On 11/11/19 8:30 PM, Thomas Monjalon wrote:
> 11/11/2019 17:56, Ferruh Yigit:
>> On 10/18/2019 5:24 PM, Yigit, Ferruh wrote:
>>> On 8/8/2019 1:28 PM, Nilanjan Sarkar wrote:
>>>> This api is similar like api `rte_eth_tx_buffer` except it
>>>> does not attempt to flush the buffer in case buffer is full.
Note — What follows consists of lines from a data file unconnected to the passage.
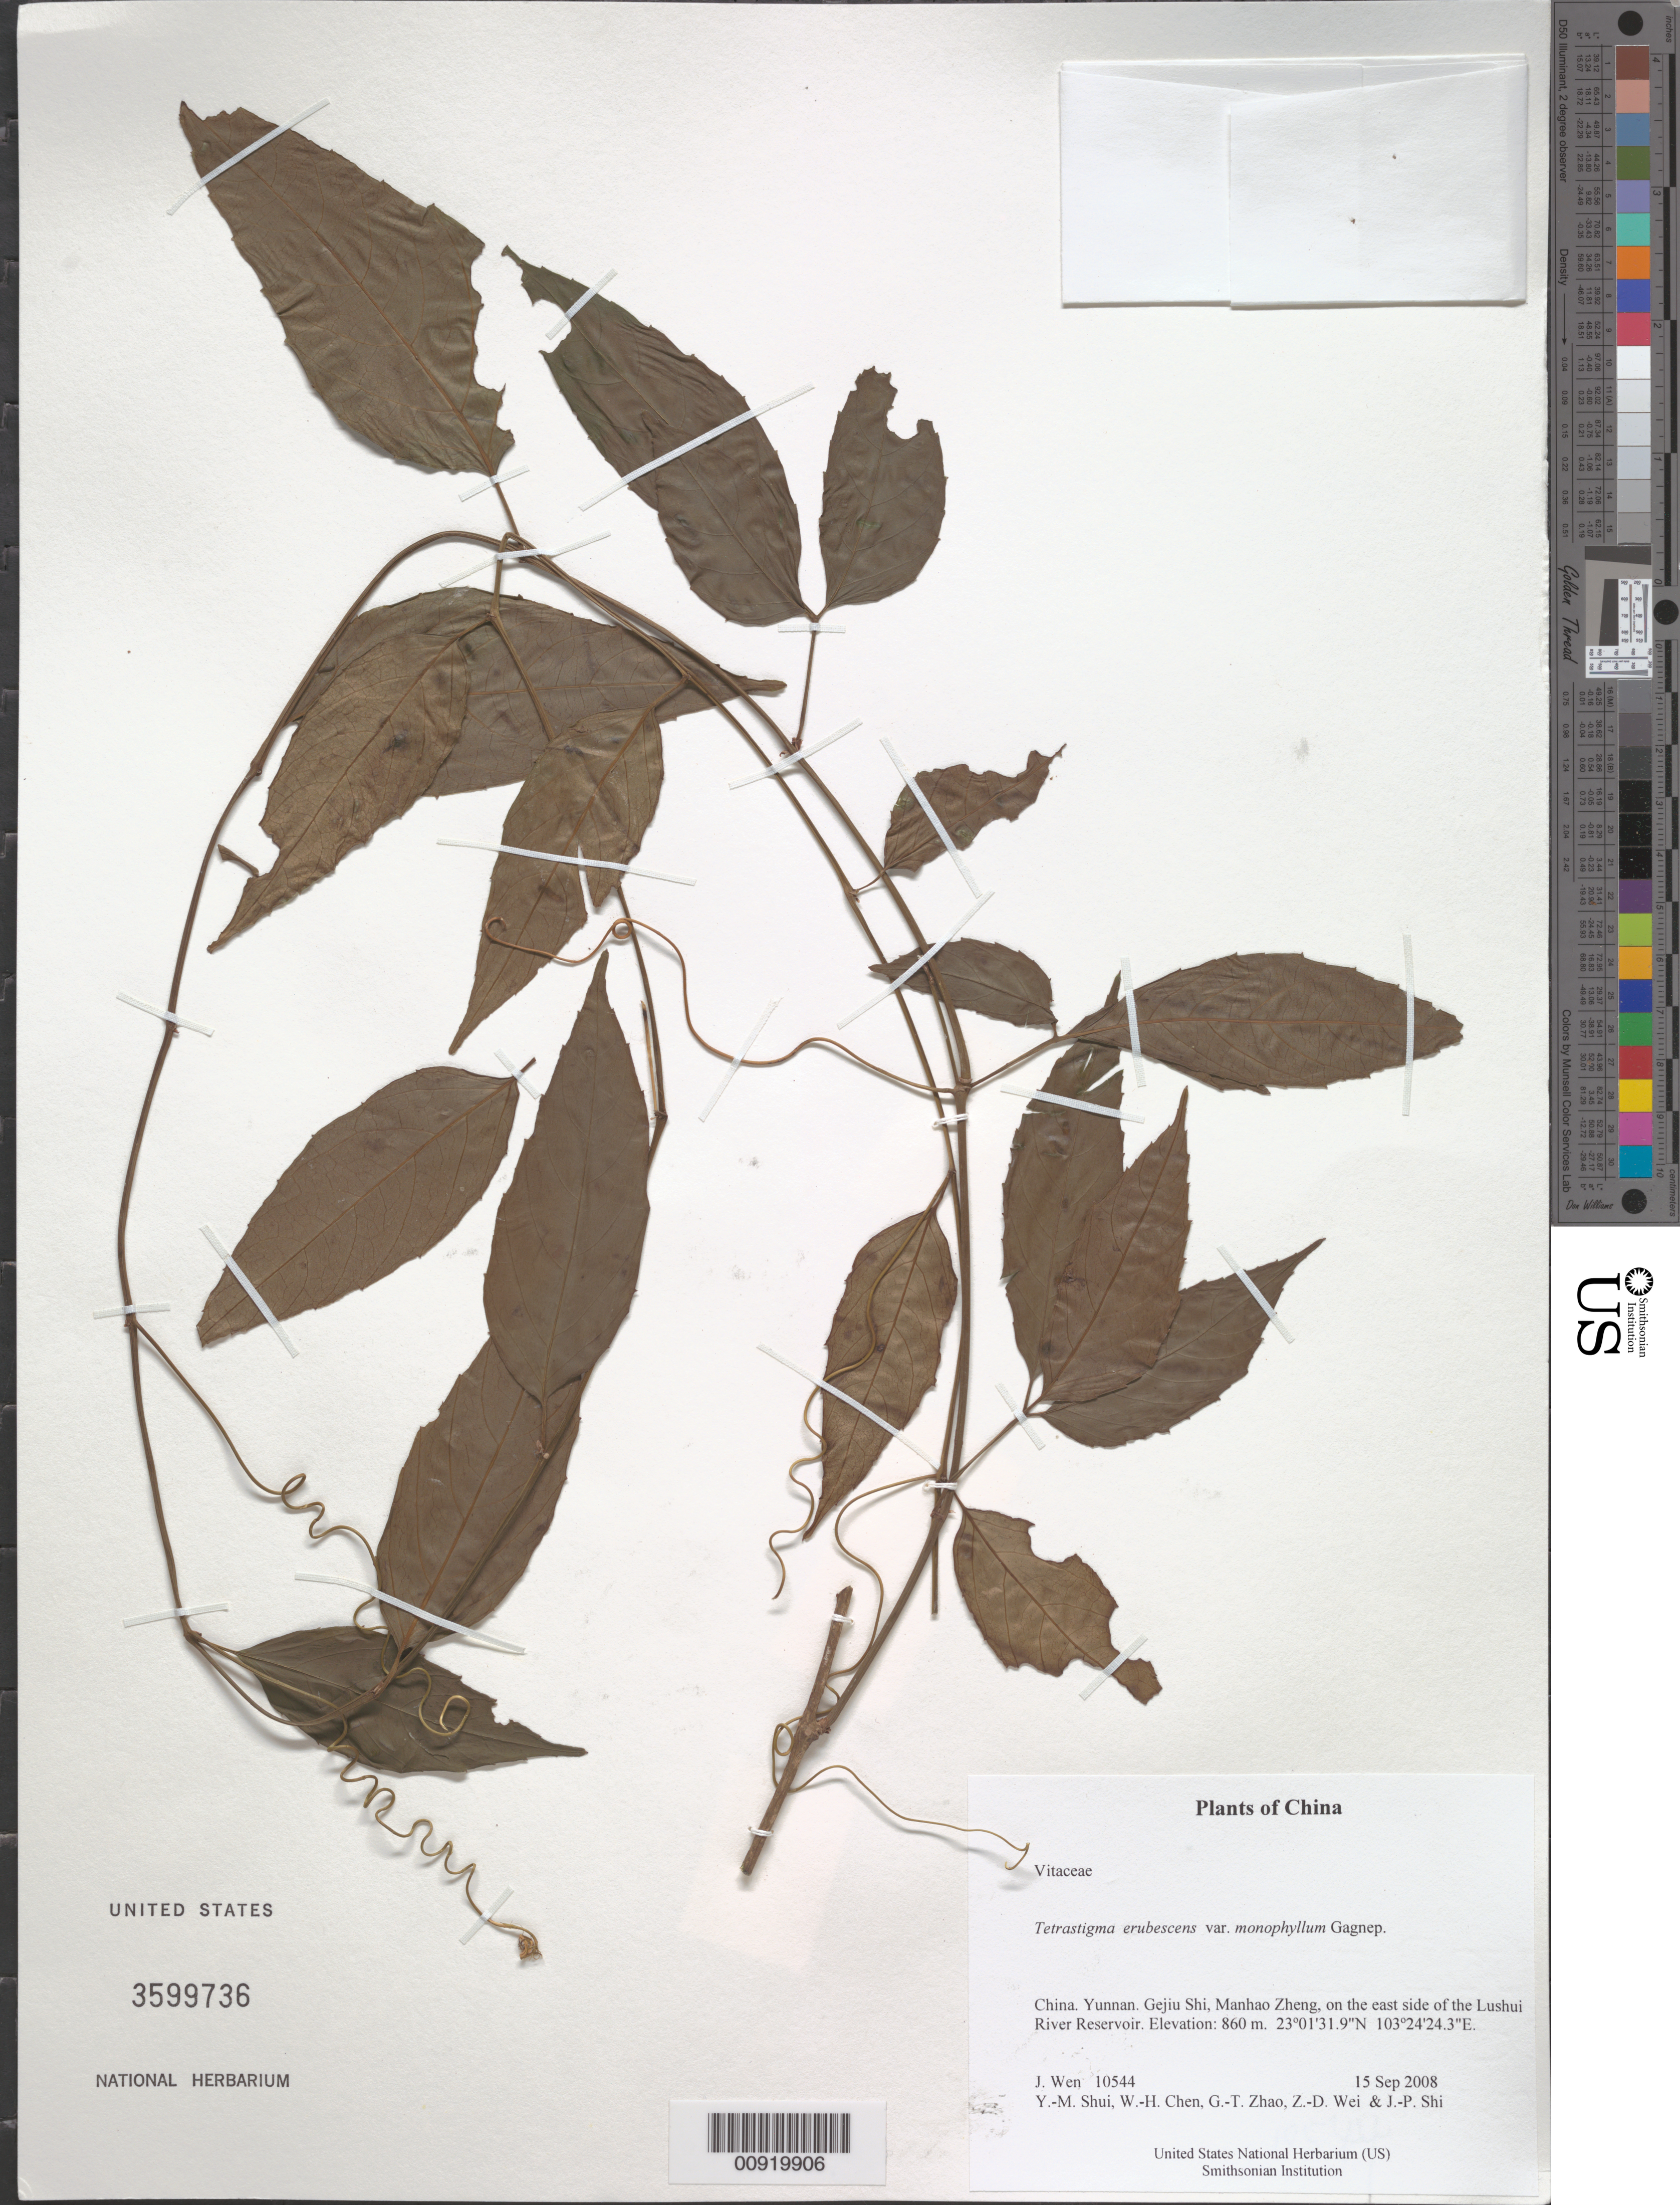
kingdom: Plantae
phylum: Tracheophyta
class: Magnoliopsida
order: Vitales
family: Vitaceae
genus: Tetrastigma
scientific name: Tetrastigma erubescens var. monophyllum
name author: Gagnep.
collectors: J. Wen, Y. Shui, W. Chen, G. Zhao, Z. Wei & J. Shi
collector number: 10544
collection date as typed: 15 Sep 2008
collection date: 2008-09-15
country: China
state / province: Yunnan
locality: Gejiu Shi, Manhao Zheng, on the east side of the Lushui River Reservoir.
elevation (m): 860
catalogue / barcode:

>>>> The advantage is that, this api does not need port id and
>>>> queue id. In case port id and queue id are shared within threads
>>>> then application can not buffer a packet until it gets access
>>>> to port and queue. So this function segregate buffering
>>>> job from flushing job and thus removes dependency on port and queue.
>>>
>>> Hi Nilanjan,
>>>
>>> Sorry, the patch seems missed because of the misleading module info in the 
>>> patch
>>> title, this is not an 'eal' patch but a 'ethdev' patch ...
>>>
>>> Related to the API, it looks like target is to reduce the critical section 
>>> which
>>> looks reasonable to me.
>>>
>>> A concern is related to the making this function inline, we are discussing
>>> moving existing inline functions to regular functions, this may have 
>>> performance
>>> affect but if the drop is acceptable what about making this an ethdev API?
>>>
>>
>> There was no response on making the new proposed API a proper function.
>>
>> @Thomas, @Andrew, et al,
>>
>> What do you think about a new static inline ethdev API?
>>
>>>> +static __rte_always_inline int
>>>> +rte_eth_tx_enqueue(struct rte_eth_dev_tx_buffer *buffer, struct rte_mbuf 
>>>> *tx_pkt)
>>>> +{
>>>> +  if (buffer->length < buffer->size) {
>>>> +          buffer->pkts[buffer->length++] = tx_pkt;
>>>> +          return 0;
>>>> +  }
>>>> +
>>>> +  return -1;
>>>> +}
> 
> It looks reasonnable.
> But the function name should include _buffer_
> What about rte_eth_tx_buffer_enqueue?